- **DATA FOR THIS TASK**
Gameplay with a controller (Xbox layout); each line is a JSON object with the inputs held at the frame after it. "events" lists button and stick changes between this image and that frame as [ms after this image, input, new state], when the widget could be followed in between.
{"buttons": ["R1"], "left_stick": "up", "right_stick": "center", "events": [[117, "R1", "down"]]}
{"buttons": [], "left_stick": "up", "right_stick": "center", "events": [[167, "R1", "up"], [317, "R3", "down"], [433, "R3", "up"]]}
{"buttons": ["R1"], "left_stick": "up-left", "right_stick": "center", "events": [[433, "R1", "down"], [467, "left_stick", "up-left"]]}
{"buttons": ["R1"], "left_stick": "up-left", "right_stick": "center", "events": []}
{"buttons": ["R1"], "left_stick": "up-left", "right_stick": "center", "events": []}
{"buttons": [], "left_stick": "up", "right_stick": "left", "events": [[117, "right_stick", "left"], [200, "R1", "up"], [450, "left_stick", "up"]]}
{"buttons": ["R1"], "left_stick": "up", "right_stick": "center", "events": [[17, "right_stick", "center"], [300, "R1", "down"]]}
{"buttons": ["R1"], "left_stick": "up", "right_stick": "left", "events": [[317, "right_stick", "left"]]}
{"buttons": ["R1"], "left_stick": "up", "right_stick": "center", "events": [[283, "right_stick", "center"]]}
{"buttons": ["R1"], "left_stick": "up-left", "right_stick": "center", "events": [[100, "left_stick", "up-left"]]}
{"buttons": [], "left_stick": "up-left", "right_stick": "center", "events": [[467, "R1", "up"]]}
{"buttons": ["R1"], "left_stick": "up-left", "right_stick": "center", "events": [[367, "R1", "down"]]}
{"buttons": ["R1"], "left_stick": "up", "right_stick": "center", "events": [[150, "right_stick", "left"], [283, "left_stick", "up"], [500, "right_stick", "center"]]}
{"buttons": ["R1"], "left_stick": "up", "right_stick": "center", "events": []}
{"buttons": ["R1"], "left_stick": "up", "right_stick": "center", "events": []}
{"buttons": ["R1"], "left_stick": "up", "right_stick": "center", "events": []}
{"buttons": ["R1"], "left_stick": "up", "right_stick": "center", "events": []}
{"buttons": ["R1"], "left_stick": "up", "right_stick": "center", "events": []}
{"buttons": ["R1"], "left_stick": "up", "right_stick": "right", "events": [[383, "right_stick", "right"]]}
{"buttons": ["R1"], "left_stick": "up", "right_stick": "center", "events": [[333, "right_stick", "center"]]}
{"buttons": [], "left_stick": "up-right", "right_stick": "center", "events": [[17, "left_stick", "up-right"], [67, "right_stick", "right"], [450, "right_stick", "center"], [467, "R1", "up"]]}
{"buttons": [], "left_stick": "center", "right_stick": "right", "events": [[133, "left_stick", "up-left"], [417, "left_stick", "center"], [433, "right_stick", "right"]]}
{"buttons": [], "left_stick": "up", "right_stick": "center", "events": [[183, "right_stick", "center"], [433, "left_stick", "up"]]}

- **EXERCISE INSTRUCTIONS**
Write out the full listing without altering anything.

- **RESPONSE TO THIS TASK**
Gameplay with a controller (Xbox layout); each line is a JSON object with the inputs held at the frame after it. "events" lists button and stick changes between this image and that frame as [ms after this image, input, new state], when the widget could be followed in between.
{"buttons": ["R1"], "left_stick": "up", "right_stick": "center", "events": [[117, "R1", "down"]]}
{"buttons": [], "left_stick": "up", "right_stick": "center", "events": [[167, "R1", "up"], [317, "R3", "down"], [433, "R3", "up"]]}
{"buttons": ["R1"], "left_stick": "up-left", "right_stick": "center", "events": [[433, "R1", "down"], [467, "left_stick", "up-left"]]}
{"buttons": ["R1"], "left_stick": "up-left", "right_stick": "center", "events": []}
{"buttons": ["R1"], "left_stick": "up-left", "right_stick": "center", "events": []}
{"buttons": [], "left_stick": "up", "right_stick": "left", "events": [[117, "right_stick", "left"], [200, "R1", "up"], [450, "left_stick", "up"]]}
{"buttons": ["R1"], "left_stick": "up", "right_stick": "center", "events": [[17, "right_stick", "center"], [300, "R1", "down"]]}
{"buttons": ["R1"], "left_stick": "up", "right_stick": "left", "events": [[317, "right_stick", "left"]]}
{"buttons": ["R1"], "left_stick": "up", "right_stick": "center", "events": [[283, "right_stick", "center"]]}
{"buttons": ["R1"], "left_stick": "up-left", "right_stick": "center", "events": [[100, "left_stick", "up-left"]]}
{"buttons": [], "left_stick": "up-left", "right_stick": "center", "events": [[467, "R1", "up"]]}
{"buttons": ["R1"], "left_stick": "up-left", "right_stick": "center", "events": [[367, "R1", "down"]]}
{"buttons": ["R1"], "left_stick": "up", "right_stick": "center", "events": [[150, "right_stick", "left"], [283, "left_stick", "up"], [500, "right_stick", "center"]]}
{"buttons": ["R1"], "left_stick": "up", "right_stick": "center", "events": []}
{"buttons": ["R1"], "left_stick": "up", "right_stick": "center", "events": []}
{"buttons": ["R1"], "left_stick": "up", "right_stick": "center", "events": []}
{"buttons": ["R1"], "left_stick": "up", "right_stick": "center", "events": []}
{"buttons": ["R1"], "left_stick": "up", "right_stick": "center", "events": []}
{"buttons": ["R1"], "left_stick": "up", "right_stick": "right", "events": [[383, "right_stick", "right"]]}
{"buttons": ["R1"], "left_stick": "up", "right_stick": "center", "events": [[333, "right_stick", "center"]]}
{"buttons": [], "left_stick": "up-right", "right_stick": "center", "events": [[17, "left_stick", "up-right"], [67, "right_stick", "right"], [450, "right_stick", "center"], [467, "R1", "up"]]}
{"buttons": [], "left_stick": "center", "right_stick": "right", "events": [[133, "left_stick", "up-left"], [417, "left_stick", "center"], [433, "right_stick", "right"]]}
{"buttons": [], "left_stick": "up", "right_stick": "center", "events": [[183, "right_stick", "center"], [433, "left_stick", "up"]]}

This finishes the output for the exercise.